Баранчиков всколыхнулся:
— А что? Не так? Когда Индус убежал от тебя из леса, я сразу сказал — не будешь хорошим охотником.
— Пойдем или нет к начальнику? — спросил Головнин Павла Ивановича, нарочно не замечая Васиного выпада.
Он тогда почти первый раз шел с ружьем. Васе было некогда: помогал матери управляться по хозяйству. «Покажи Индусу ружье, и он отведет, где есть дичь», — напутствовал Вася Головнина. Индус и в самом деле резво побежал в лес. Головнин едва успевал. Прошли уже много, когда Индус посмотрел на спутника, а потом задрал морду кверху. На высоченной ели сидела какая-то птица, очевидно, рябчик. Головнину видна она была не вся, один хвост. Он выстрелил, птица сорвалась и улетела. Индус глянул на горе-охотника и затрусил прочь. Головнин кричал ему, приказывал, умолял вернуться, собака не оглядывалась. Самое неприятное было то, что Головнин, понадеявшись на собаку, не примечал, куда шел, а уже начало смеркаться. Поплутав изрядно, часам к одиннадцати он вышел к Васиному дому. Индус лежал под крыльцом. Намаявшемуся Головнину хотелось дать ему пинка, но побоялся, пес мог ответить зубами…
Они стояли и смотрели на кирпичный особняк в глубине парка.
— Не удивлюсь, если начальником милиции окажется баба, — вздохнул Павел Иванович. — А страстей-то сколько наворочал! Я спать не мог, все гадал, какой разговор с этой Соколовой будет. Вот тебе и Соколова… Евгений Петрович. Ум за разум заходит, не могу найти объяснения, почему он это сделал?
Кабинет начальника милиции был на втором этаже. На двери висела табличка: «Майор Попко Иван Кузьмич». Павел Иванович чертыхнулся.
— Дам я ему по пятое число, — пробормотал он, имея в виду Ломовцева.
— Может, мальчики, сперва перепишем табличку на майора Карасева, с которым так свыклись, потом войдем, — пошутил Вася.
Павел Иванович открыл дверь, попросил разрешения войти.
Когда-то дом, наверно, принадлежал богатому заводчику. Сохранились высокие двустворчатые двери с медными причудливыми ручками, изразцовые печи. В кабинете начальника стояли часы под потолок в футляре из черного дерева, такого же дерева громадный стол с львиными головами у основания ножек. За этим столом сидел человек лет сорока с одутловатым лицом, с белесыми бровями, с короткой стрижкой таких же бесцветных волос. С близоруким прищуром оглядывал он вошедших.

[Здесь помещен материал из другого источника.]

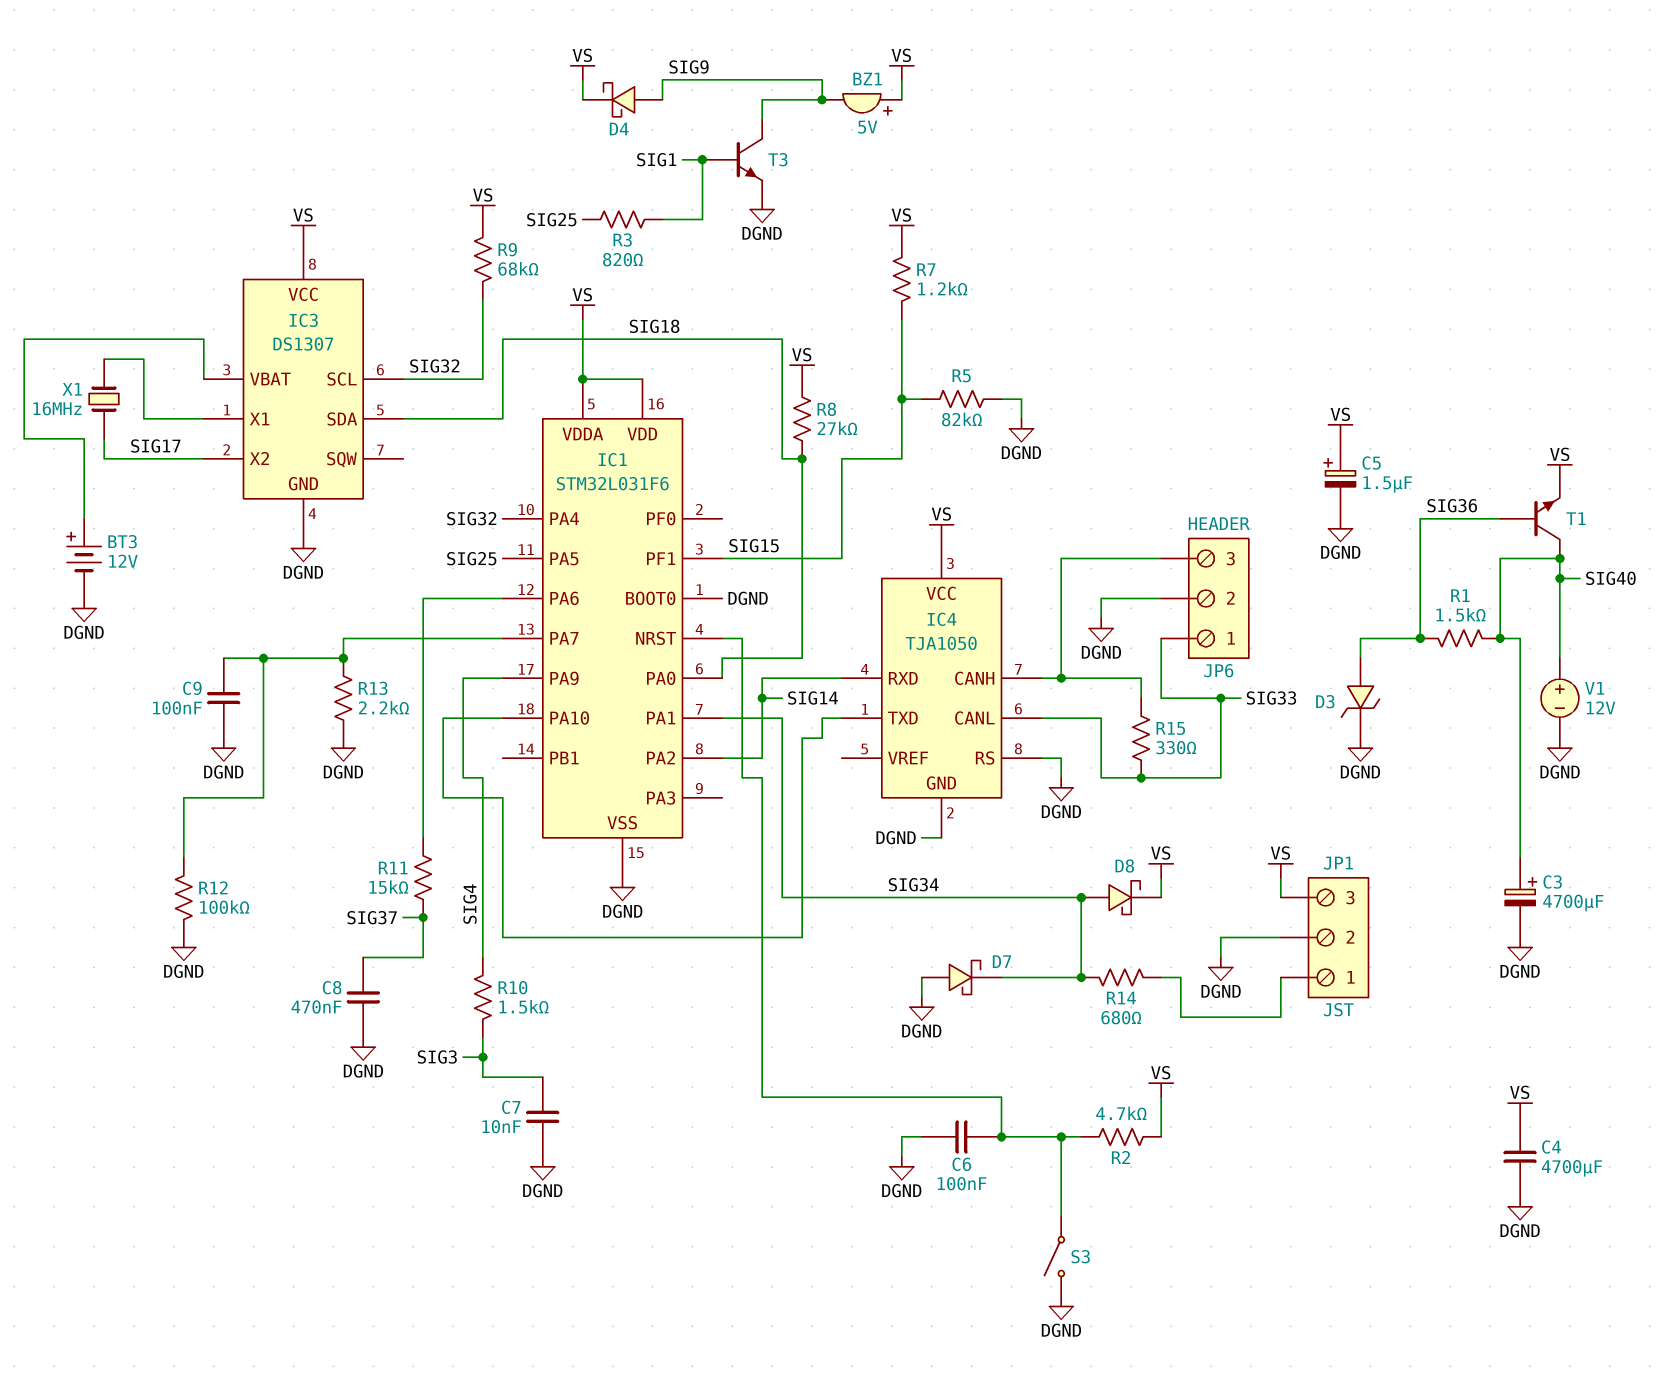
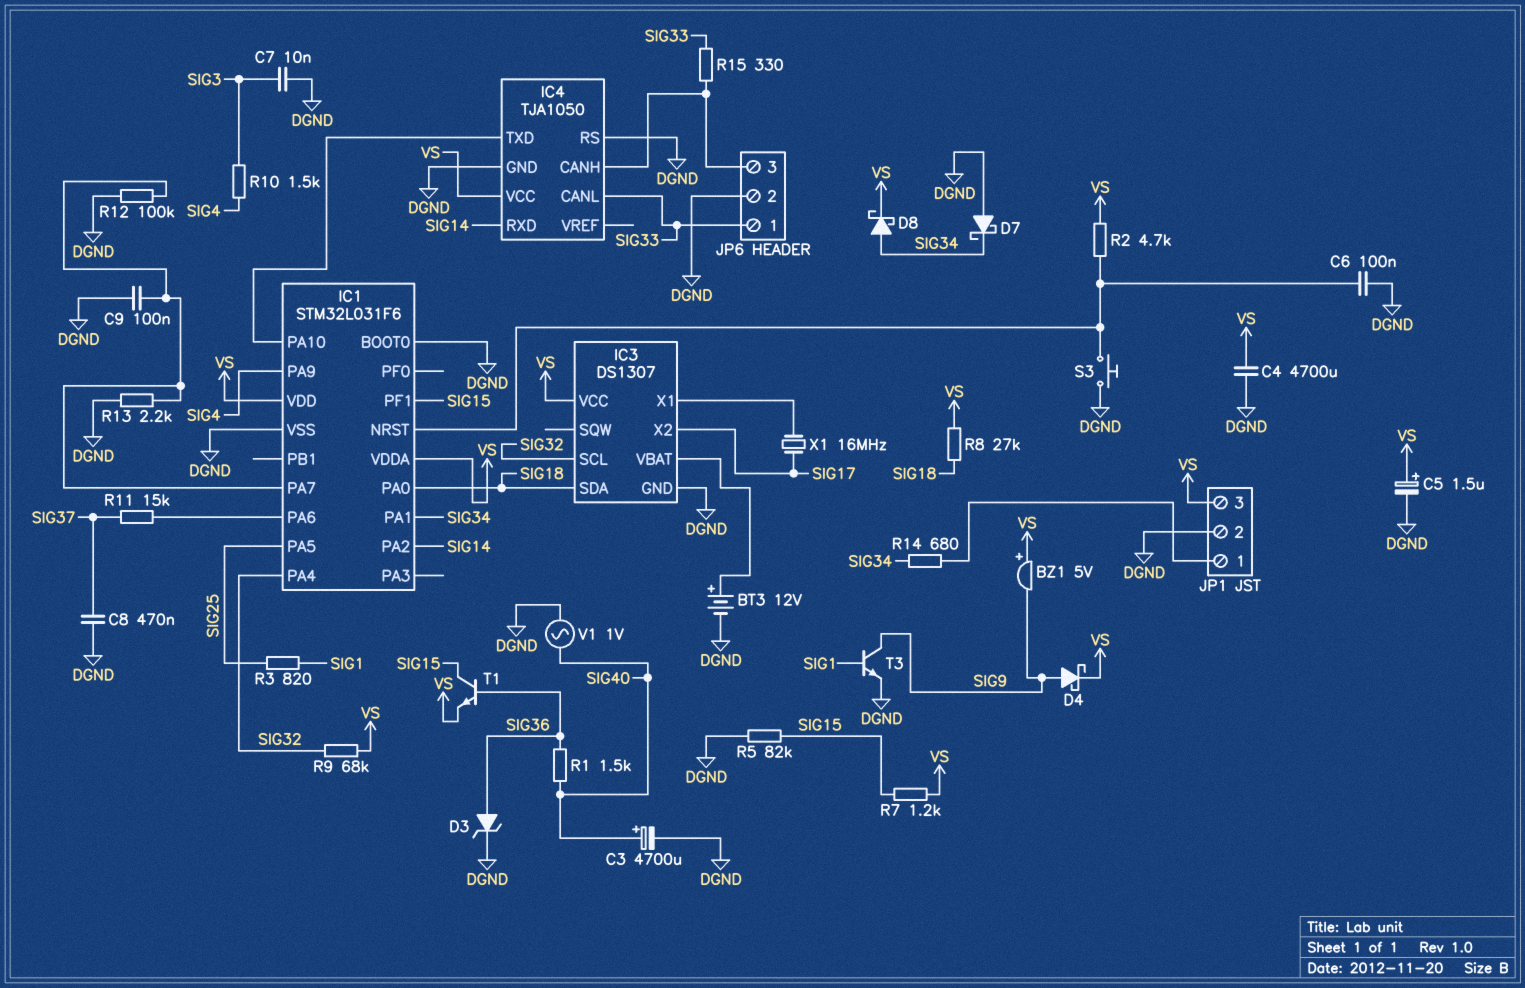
S3: switch (DGND, IC1/NRST) -> button (DGND, IC1/NRST)
T1: NPN (B SIG36, C SIG40, E VS) -> NPN (B SIG36, C SIG15, E VS)
V1: 12V (plus SIG40, minus DGND) -> AC 1V (DGND, SIG40)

Павел Иванович назвался и хотел уже объяснять, что привело их сюда. Майор слабо махнул рукой.
— Знаю, — сказал он утомленным голосом. — Колобков докладывал, как вы стукнули дверью. Следователь молодой, вполне понятно, что-то и недоглядел, но он честно хотел разобраться…
— В чем разобраться-то? — спросил Павел Иванович. — Неужели вы всерьез относитесь к жалобе Шумакова? Чего стоят его рассуждения о ружье и двух патронах.
— Я видел его и, признаюсь, поверил ему. Что о ружье, так то обычная человеческая слабость, бахвальство или, лучше сказать, неутоленное тщеславие… я, дескать, тоже не промах, да вот не повезло… Не стоило бы ему упоминать об этом. Мужика мы знаем немножко, знаем и не с лучшей стороны, но мужик, в общем-то, неплохой, хороший работник. Советовал бы поладить с ним миром.
— Это, значит, извиниться перед ним?